TITLE: Age-related sarcopenia (loss of muscle) in humans is associated
with reduced synthetic rates of specific muscle proteins.
AUTHORS: Proctor DN; Balagopal P; Nair
AUTHOR AFFILIATION: Endocrine Research Unit, Mayo Clinic and Foundation, Rochester, MN 55905,
SOURCE: J Nutr 1998 Feb;128(2 Suppl):351S-355S. CITATION IDS: PMID: 9478023 UI: 98138510
ABSTRACT: Sarcopenia of aging is not explained entirely on the basis of age-associated reduced physical activity.

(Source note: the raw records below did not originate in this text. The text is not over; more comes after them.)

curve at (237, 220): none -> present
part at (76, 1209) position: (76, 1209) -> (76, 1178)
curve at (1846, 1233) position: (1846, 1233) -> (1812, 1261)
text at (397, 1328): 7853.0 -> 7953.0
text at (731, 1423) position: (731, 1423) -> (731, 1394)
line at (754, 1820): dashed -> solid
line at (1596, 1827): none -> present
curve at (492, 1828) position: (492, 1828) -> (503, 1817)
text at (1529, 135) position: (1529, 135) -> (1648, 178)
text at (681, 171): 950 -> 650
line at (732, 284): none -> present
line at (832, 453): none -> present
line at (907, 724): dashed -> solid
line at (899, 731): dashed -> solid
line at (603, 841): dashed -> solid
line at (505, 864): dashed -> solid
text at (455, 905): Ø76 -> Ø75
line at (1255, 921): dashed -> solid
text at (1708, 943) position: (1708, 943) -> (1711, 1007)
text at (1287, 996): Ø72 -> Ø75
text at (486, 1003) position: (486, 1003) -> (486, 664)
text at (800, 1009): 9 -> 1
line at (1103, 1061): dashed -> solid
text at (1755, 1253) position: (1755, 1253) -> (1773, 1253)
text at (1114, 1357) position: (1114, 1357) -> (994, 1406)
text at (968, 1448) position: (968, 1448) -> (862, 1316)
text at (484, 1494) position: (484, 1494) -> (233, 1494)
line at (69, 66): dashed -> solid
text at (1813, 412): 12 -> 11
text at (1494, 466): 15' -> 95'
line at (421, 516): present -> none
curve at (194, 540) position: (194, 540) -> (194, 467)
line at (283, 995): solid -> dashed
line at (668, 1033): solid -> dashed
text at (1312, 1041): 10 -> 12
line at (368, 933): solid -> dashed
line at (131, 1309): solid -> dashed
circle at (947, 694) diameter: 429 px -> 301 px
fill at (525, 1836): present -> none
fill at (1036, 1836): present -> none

Progressive neuromuscular changes and diminishing anabolic hormone levels are thought to contribute to the pathogenesis of
sarcopenia. Decline in muscle mass indicates a decline in muscle protein content. Recent studies demonstrated an age-related
decline in synthesis rate of mixed muscle proteins, myosin heavy chain and mitochondrial protein. Reductions in myosin heavy
chain and mitochondrial protein synthesis rates have been correlated with age-associated decrements in muscle strength and
aerobic exercise tolerance, respectively. These changes have been reported as early
as 50 y of age and are related to the decline in insulin-like growth factor (IGF)-I (metabolite of HGH), testosterone and
dehydroepiandrosterone (DHEA)-sulfate. The declining ability to remodel these important muscle proteins may therefore
play a role in the development of muscle wasting, metabolic abnormalities and impaired physical functioning seen in old age.